Hasilnya, raja yang bergelar abhiseka Sri Maharaja Rakai Watukura Dyah Balitung Sri Dharmodaya Mahasambu, mulai terasa.
Kerajaan Medang di masa pemerintahan Dyah Balitung bisa dibilang relatif lebih maju ketimbang sebelumnya. Selain melakukan ekspansi wilayah kekuasaannya hingga mencapai Jawa Tengah, Jawa Timur, Bantan, dan Bali; Dyah Balitung pula menerapkan berbagai kebijakan yang dianggap cukup brilian.
Total setidaknya ada enam kebijakan yang dicatat Sri Wintala Achmad pada bukunya "Hitam Putih Kekuasaan Raja-raja Jawa : Intrik, Konspirasi Perebutan Harta, Tahta, dan Wanita", mulai pertama dari membentuk Jabatan Rakryan Kanuruhan yang setingkat dengan jabatan Perdana Menteri, dan Rakryan Mahapatih yang dipegang Mpu Daksa berdasarkan temuan pada Prasasti Watukura berangka 27 Juli 902.
Selanjutnya, Dyah Balitung juga memerintahkan pada Mpu Sudarsana atau akai Welar untuk membangun kompleks penyeberangan bernama Paparahuan di tepian Bengawan Solo, sesuai tercantum pada Prasasti Telang, 11 Januari 904. Pembebasan pajak di desa-desa sekitar Paparahuan juga menjadi faktor kebijakan ekonomi yang dicetuskan Rakai Watukura Dyah Balitung.
Raja juga melarang para penduduknya untuk memungut upah dari para penyeberang.

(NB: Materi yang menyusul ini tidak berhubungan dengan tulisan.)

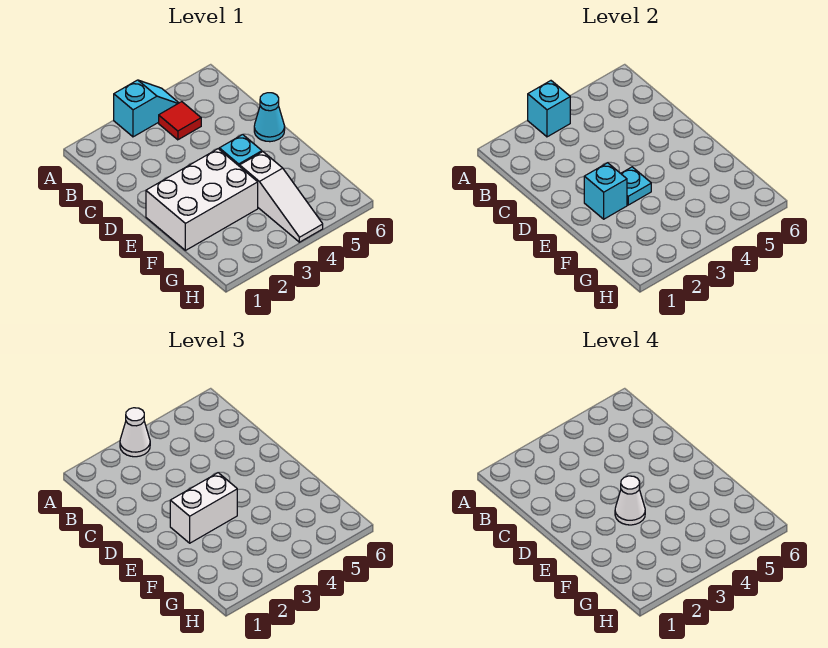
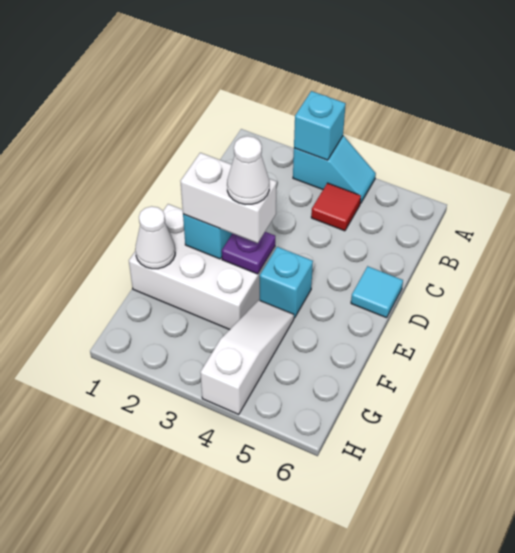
white 1x1 cone [120,408,150,457] -> white 1x1 cone moved to [135,206,175,269]
cyan 1x1 cone [254,93,285,142] -> cyan 1x1 tile [351,266,403,318]
cyan 1x1 plate [621,167,651,205] -> purple 1x1 plate [222,232,275,274]
white 1x3 slope [240,152,323,242] -> white 1x3 slope turned to [200,300,294,414]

Pembebasan pajak pula dilakukan di Desa Poh yang mendapatkan tugas untuk mengelola bangunan suci Sang Hyang Caitya dan Silungkung, sebagimana pada Prasasti Poh, 17 Juli 905.
Dyah Balitung juga kerap memberikan anugerah Desa Kubu-Kubu pada Rakryan Hujung Dyah Mangarak dan Rakryan Matuha Dyah Majawuntan, karena telah berjasa memimpin dalam penaklukan daerah Bantan atau Bali, yang tercantum pada Prasasti Kubu-Kubu berangka 17 Oktober 905.

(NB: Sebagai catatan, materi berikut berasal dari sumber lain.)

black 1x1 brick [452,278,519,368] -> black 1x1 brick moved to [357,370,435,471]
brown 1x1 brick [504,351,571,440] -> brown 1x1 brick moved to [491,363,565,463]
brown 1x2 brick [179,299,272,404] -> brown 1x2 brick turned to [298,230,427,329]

Bangunan suci juga tak lepas dari perhatian Dyah Balitung, oleh karena itu ia juga memberikan anugerah Desa Rukam pada Rakryan Sanjiwana (neneknya) yang telah merawat bangunan suc di Limwung. Terakhir Dyah Balitung juga memberikan anugerah pada lima patih bawahan yang telah menjaga keamanan saat pernikahannya, seperti yang dijelaskan di Prasasti Mantyasih.
Sayang kejayaan Kerajaan Medang ini kembali bergolak lantaran sang Mahapatih Mpu Daksa melakukan pemberontakan menggulingkan atasannya sendiri. Nasib Mataram yang istananya telah pindah di Poh Pitu pun kembali bergolak.